Colocado em 2020-06-21 In A Aliança de Amor Solidaria em tempos de coronavírus, Casa Mãe de Tuparendá, obras de misericórdia

Aos poucos a vida regressa à Casa Mãe de Tupãrenda

PARAGUAI, os educadores da CMT: Lourdes, Víctor, Magdalena, Rosi Minerva, Alicia e Ricardo Acosta •

A pandemia do Coronavírus deu uma volta de 180º no estilo de vida das pessoas no mundo inteiro e a Casa Mãe de Tupãrenda (CMT) não foi excepção, uma vez que também teve de parar as suas actividades, com os grandes desafios que isso implicou no processo que se vinha a desenrolar com cada participante. —

 

 

A vida, em confinamento, dos participantes e das suas famílias, como para qualquer pessoa, precisava de uma reinvenção para enfrentar as consequências da pandemia. Para muitos, significava perder o emprego ou não poder sair diariamente, ou seja, não trazer pão para a mesa para os seus filhos e irmãos.

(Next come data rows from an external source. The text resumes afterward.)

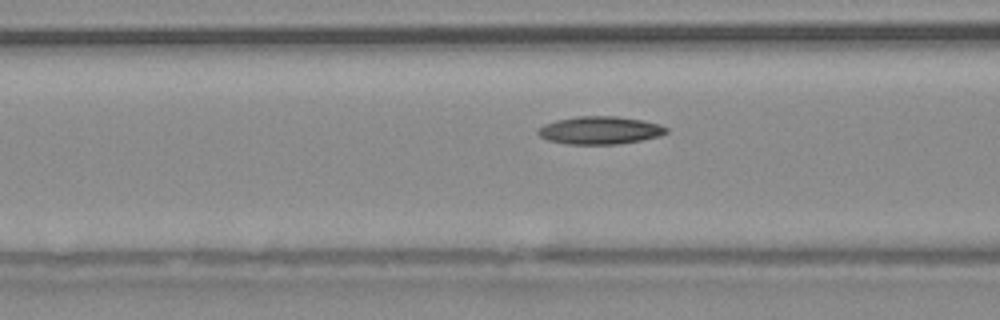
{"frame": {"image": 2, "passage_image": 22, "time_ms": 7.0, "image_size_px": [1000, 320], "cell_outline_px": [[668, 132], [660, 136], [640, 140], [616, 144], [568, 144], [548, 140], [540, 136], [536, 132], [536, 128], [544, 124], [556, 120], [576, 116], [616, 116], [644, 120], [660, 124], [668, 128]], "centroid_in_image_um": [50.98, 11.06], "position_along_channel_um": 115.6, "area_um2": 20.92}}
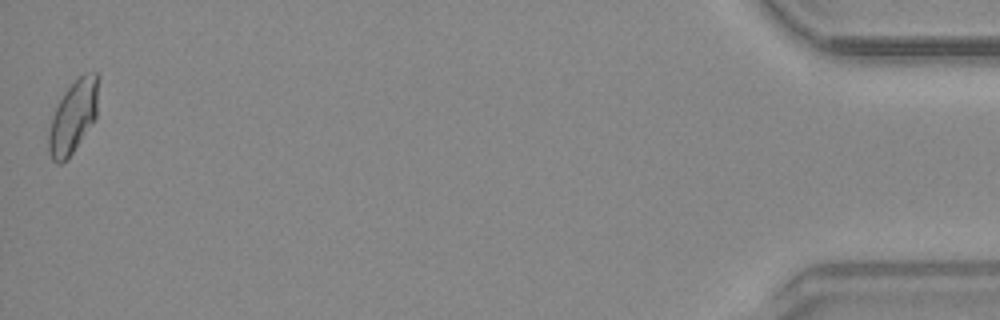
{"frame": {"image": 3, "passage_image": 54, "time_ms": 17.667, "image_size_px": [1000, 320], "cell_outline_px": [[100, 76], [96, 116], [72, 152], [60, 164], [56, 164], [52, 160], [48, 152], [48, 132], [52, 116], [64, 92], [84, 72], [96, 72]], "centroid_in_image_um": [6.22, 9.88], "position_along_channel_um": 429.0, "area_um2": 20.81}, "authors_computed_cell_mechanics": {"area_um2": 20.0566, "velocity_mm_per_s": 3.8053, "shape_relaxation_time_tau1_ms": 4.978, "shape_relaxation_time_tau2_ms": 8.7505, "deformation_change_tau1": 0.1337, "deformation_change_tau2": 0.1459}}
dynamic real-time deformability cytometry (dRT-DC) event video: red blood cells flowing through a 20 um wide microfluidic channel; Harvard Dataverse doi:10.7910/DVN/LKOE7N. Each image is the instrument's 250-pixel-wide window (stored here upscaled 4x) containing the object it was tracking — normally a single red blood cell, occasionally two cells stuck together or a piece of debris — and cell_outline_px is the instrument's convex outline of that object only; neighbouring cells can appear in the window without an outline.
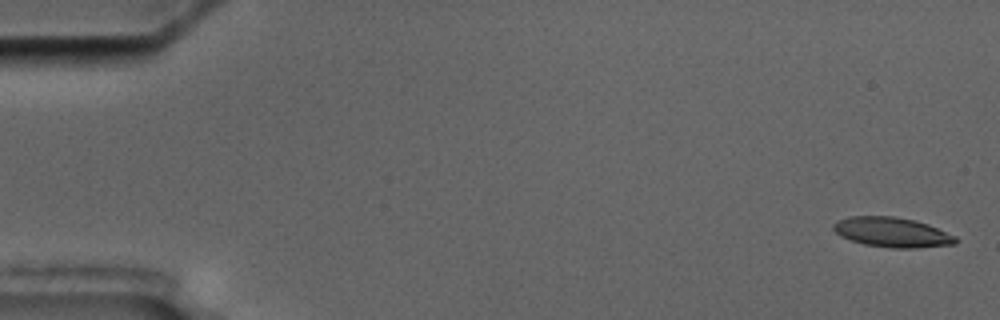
{"species": "common noctule bat (a hibernating species)", "species_latin": "Nyctalus noctula", "temperature_condition": "cold", "stored_images_in_passage": 5, "camera_frame_rate_fps": 3000, "um_per_image_px": 0.085, "animal": {"sex": "male", "body_mass_g": 17.5, "forearm_length_mm": 52.3}, "frame": {"image": 1, "passage_image": 1, "time_ms": 0.0, "image_size_px": [1000, 320], "cell_outline_px": [[960, 240], [956, 244], [916, 248], [892, 248], [864, 244], [840, 236], [832, 228], [832, 224], [836, 220], [848, 216], [892, 216], [912, 220], [928, 224], [956, 236]], "centroid_in_image_um": [75.83, 19.74], "position_along_channel_um": 9.2, "area_um2": 21.33}}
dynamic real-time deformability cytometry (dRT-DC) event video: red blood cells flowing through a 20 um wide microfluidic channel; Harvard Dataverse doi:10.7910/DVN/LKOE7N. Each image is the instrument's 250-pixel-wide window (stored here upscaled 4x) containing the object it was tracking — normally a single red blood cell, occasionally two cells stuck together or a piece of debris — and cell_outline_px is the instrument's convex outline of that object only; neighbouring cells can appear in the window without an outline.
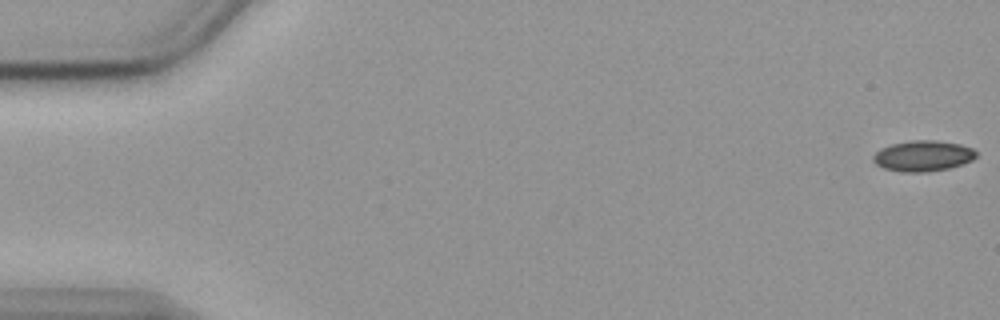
{"species": "common noctule bat (a hibernating species)", "species_latin": "Nyctalus noctula", "temperature_condition": "cold", "stored_images_in_passage": 46, "camera_frame_rate_fps": 3000, "um_per_image_px": 0.085, "animal": {"sex": "female", "body_mass_g": 19.9}, "frame": {"image": 1, "passage_image": 1, "time_ms": 0.0, "image_size_px": [1000, 320], "cell_outline_px": [[976, 156], [972, 160], [964, 164], [948, 168], [924, 172], [900, 172], [884, 168], [876, 164], [872, 160], [872, 156], [880, 148], [892, 144], [912, 140], [936, 140], [960, 144], [972, 148], [976, 152]], "centroid_in_image_um": [78.44, 13.25], "position_along_channel_um": 6.6, "area_um2": 18.5}}
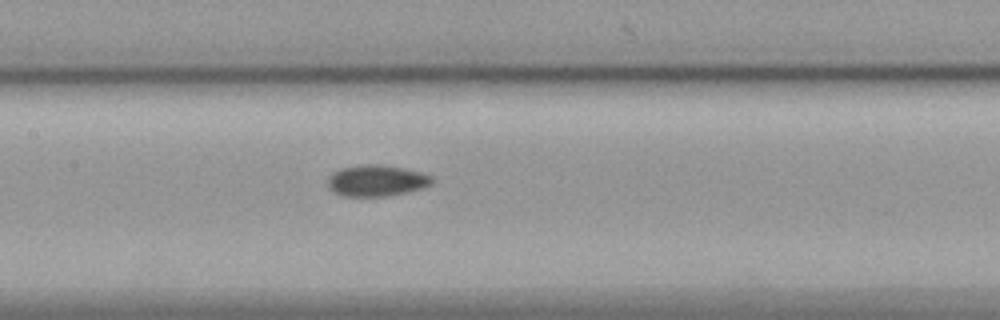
{"frame": {"image": 2, "passage_image": 27, "time_ms": 8.667, "image_size_px": [1000, 320], "cell_outline_px": [[432, 184], [424, 188], [408, 192], [384, 196], [340, 196], [332, 192], [328, 188], [328, 176], [332, 172], [340, 168], [364, 164], [380, 164], [404, 168], [420, 172], [432, 176]], "centroid_in_image_um": [31.97, 15.35], "position_along_channel_um": 175.4, "area_um2": 19.25}}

O programa para paliar a situação fez a sua parte com o fornecimento de alimentos, uma vez que não podia dar os alimentos diários que os participantes recebiam durante o dia na CMT.

O grande esforço dos educadores do programa foi o de se manterem ligados aos participantes e transmitir-lhes rotinas para se desenvolverem nas suas respectivas casas e com as suas famílias.

Na primeira semana de Maio o pessoal do programa regressou e alguns dias mais tarde alguns participantes adultos aderiram ao programa, o que foi muito favorável para implementar todos os requisitos de saúde do modo de vida exigidos pela COVID-19.

 

E quando regressaremos nós?

Quando telefonávamos aos rapazes para acompanhar o trabalho à distância, elas perguntavam sempre: “Professor, quando é que voltamos à CMT? Ndavy’a vei ma, ahasetereima CMTpe (sinto-me perdido, quero muito voltar à CMT)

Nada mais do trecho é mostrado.